Kings County Supervisor Joe Neves guided his pickup to a stop next to a long line of chain-link fencing. On one side of a gravel road stood row after row of glinting solar panels. The automated mirrors pivot and turn, following the sun in its daily path across the Central Valley sky.
Neves, a big man with a wispy Santa Claus beard, was showing off the county’s newest mega solar power project, still under construction on 1,600 acres. A state-of-the-art facility, it includes powerful batteries to store and deliver power after the sun sets.
This solar plant in King County is one of the scores of new renewable energy puzzle pieces across the state considered vital to California’s transition to cleaner electricity and its pursuit of climate change solutions.
Rural California counties like Kings — with lots of land, sunshine and wind — are the focal point for many of these projects. Now they are at the epicenter of a statewide controversy, too.
Last month, Gov. Gavin Newsom pressured lawmakers to approve an energy plan that aimed to expedite and streamline construction of new clean energy facilities. Included is a controversial clause that lets developers bypass local permitting and instead turn to the California Energy Commission for fast-track approval.
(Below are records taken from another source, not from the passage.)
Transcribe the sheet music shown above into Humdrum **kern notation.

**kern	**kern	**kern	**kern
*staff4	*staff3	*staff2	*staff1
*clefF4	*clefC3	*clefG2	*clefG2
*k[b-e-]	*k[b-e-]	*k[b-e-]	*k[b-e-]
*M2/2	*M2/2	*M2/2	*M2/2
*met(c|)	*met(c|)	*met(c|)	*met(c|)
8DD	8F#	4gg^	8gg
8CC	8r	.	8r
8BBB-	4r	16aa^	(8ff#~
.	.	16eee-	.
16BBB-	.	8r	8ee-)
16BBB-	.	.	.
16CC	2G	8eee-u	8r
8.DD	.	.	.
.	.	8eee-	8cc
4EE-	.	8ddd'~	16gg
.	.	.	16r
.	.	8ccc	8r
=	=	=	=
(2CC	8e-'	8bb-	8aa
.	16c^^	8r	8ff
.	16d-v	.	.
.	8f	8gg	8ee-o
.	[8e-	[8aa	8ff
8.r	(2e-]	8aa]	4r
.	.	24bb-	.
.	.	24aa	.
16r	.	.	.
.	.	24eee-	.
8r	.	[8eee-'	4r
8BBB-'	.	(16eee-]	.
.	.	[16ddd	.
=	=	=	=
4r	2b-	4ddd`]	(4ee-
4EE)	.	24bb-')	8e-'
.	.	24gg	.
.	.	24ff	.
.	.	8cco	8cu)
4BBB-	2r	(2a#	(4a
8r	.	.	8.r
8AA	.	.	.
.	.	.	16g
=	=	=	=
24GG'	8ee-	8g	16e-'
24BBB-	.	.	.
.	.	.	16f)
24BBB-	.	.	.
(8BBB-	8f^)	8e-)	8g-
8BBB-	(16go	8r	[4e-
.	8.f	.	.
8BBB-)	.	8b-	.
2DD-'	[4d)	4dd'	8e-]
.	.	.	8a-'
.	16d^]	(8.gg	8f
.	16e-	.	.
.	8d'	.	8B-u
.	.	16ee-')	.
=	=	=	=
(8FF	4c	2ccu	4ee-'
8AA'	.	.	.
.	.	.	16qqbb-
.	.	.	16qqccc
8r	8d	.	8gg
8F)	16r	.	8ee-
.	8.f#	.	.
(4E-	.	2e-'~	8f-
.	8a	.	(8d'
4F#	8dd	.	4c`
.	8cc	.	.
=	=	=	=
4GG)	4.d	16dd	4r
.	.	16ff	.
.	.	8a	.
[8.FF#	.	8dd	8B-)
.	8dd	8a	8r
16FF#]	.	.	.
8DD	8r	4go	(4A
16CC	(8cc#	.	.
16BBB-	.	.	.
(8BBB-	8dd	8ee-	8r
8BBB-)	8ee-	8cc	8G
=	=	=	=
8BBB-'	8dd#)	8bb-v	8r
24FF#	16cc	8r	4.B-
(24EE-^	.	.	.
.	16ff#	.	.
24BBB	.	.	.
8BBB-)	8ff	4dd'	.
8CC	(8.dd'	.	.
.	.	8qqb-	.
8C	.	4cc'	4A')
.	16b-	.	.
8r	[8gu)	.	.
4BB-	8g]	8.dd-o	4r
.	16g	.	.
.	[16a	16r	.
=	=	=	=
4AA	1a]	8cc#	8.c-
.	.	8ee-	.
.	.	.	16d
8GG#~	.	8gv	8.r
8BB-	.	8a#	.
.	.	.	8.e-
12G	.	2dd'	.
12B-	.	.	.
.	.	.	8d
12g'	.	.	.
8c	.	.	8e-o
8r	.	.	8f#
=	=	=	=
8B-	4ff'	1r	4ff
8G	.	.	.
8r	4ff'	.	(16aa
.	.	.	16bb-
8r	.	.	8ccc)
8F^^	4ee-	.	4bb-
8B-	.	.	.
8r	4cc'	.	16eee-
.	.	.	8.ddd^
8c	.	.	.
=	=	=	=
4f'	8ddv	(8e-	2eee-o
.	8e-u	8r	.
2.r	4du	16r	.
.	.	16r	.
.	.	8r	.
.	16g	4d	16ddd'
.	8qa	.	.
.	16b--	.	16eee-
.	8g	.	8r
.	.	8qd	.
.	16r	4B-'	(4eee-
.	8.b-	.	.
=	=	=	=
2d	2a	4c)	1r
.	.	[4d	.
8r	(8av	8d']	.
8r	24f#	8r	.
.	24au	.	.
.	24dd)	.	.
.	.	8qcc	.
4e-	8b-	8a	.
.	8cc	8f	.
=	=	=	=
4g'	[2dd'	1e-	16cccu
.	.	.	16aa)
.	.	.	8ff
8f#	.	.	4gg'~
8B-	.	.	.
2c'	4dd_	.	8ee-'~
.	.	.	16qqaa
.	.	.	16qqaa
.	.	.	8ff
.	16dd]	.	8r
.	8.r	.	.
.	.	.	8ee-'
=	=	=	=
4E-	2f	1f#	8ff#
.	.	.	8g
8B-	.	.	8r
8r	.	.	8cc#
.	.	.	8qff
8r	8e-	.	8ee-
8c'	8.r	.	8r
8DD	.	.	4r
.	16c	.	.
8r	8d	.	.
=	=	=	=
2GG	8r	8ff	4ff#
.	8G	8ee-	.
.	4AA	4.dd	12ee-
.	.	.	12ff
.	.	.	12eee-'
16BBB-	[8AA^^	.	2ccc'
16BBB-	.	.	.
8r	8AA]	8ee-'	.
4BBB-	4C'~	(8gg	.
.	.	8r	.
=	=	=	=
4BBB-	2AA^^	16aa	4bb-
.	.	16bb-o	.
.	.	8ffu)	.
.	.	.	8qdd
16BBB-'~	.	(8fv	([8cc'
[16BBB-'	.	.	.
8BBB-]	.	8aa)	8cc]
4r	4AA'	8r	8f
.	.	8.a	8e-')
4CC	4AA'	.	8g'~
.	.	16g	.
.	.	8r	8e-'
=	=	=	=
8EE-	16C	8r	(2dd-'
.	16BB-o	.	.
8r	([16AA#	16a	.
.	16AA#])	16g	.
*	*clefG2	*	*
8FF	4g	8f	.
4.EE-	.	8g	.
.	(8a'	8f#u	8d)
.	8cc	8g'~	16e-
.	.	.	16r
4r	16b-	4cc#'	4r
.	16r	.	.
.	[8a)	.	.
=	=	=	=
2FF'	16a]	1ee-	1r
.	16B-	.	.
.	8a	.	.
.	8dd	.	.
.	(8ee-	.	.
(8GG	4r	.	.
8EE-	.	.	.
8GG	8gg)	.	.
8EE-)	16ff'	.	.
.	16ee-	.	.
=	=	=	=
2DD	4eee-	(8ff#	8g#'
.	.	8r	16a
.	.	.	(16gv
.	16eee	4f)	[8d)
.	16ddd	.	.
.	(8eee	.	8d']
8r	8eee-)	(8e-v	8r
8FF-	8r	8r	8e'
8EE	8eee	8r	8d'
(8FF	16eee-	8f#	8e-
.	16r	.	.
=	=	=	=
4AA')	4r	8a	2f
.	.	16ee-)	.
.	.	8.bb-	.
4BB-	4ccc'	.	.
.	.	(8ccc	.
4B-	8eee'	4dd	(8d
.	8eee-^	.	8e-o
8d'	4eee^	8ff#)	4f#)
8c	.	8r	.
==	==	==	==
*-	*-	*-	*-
The new strategy is an end run around local authorities who sometimes balk at allowing wind and solar facilities in their own backyards.
But if Newsom sees small, rural counties as impediments, Kings County begs to differ. Neves and other local officials have been busily opening up their county to solar projects for more than a dozen years.
Far from scoffing at the idea of renewable energy, some Kings County farmers have embraced solar generation as a profitable problem solver – they get paid for the use of their barren land and can transfer the water to higher-value crops.
Whatever the intent of the new law, Kings County doesn’t think it’s the problem: Most projects in the county’s 40,000-acre solar zone receive approval in less than six months — in some cases in six weeks, county officials say.
“We are not unsophisticated, we know what we are doing,” Neves said. “We planned for this. We can see the future.”
Across the state, local officials were miffed at state officials for being excluded from the discussion as the law was being crafted behind closed doors in late June, then piqued again after it passed the Legislature and was signed by Newsom, meaning they no longer had the final say-so for projects in their counties.
“Local governments are viewed as an impediment, another layer you have to go through to get your project across the finish line. But we permit these facilities all the time. It’s one of the core functions we perform as local government,” said John Kennedy, a lobbyist for Rural County Representatives of California, which advocates for 39 small counties.
“To have that authority taken out of our hands and given to the Energy Commission — that much farther from the people, that much removed from local sensitivity — to have that authority clawed back is really painful,” he said. “We’re in the crosshairs, but we don’t think we are the right target here.”
While a few projects have been stalled by local officials, some energy developers said Newsom’s initiative is a solution in search of a problem.
“What is this proposal solving for?” said Alex Jackson, director of California state affairs for American Clean Power, an association of renewable energy companies.
“In general we work really well with local government. We have invested a lot in those relationships. We prefer to work with them rather than strong-arm them. Overall we don’t see this as unlocking the path to accelerating clean energy.”
The idea that opposition to renewables follows a political, red-blue divide doesn’t play out across the state. Conservative Kern and Riverside counties are “built-out” Nancy Rader, executive director of the California Wind Energy Association, said. Kern, for a century the state’s provider of fossil fuels, has extensive renewable energy projects.
What Kern County officials and others balk at, though, is a statewide law that exempts solar projects from property taxes, denying local governments operational cash. Neves, from Kings County, estimates the solar tax break costs his region some $3 million a year. The law is set to sunset in 2025 but a similar measure is making its way through the Legislature. (Wind projects are not offered similar tax breaks.)
But rather than providing an advantage for solar projects, the tax exemption establishes a disincentive for local jurisdictions to approve the projects, said
Catherine Freeman, legislative staffer for the California State Association of Counties. “Those property taxes pay for basic county government,” she said.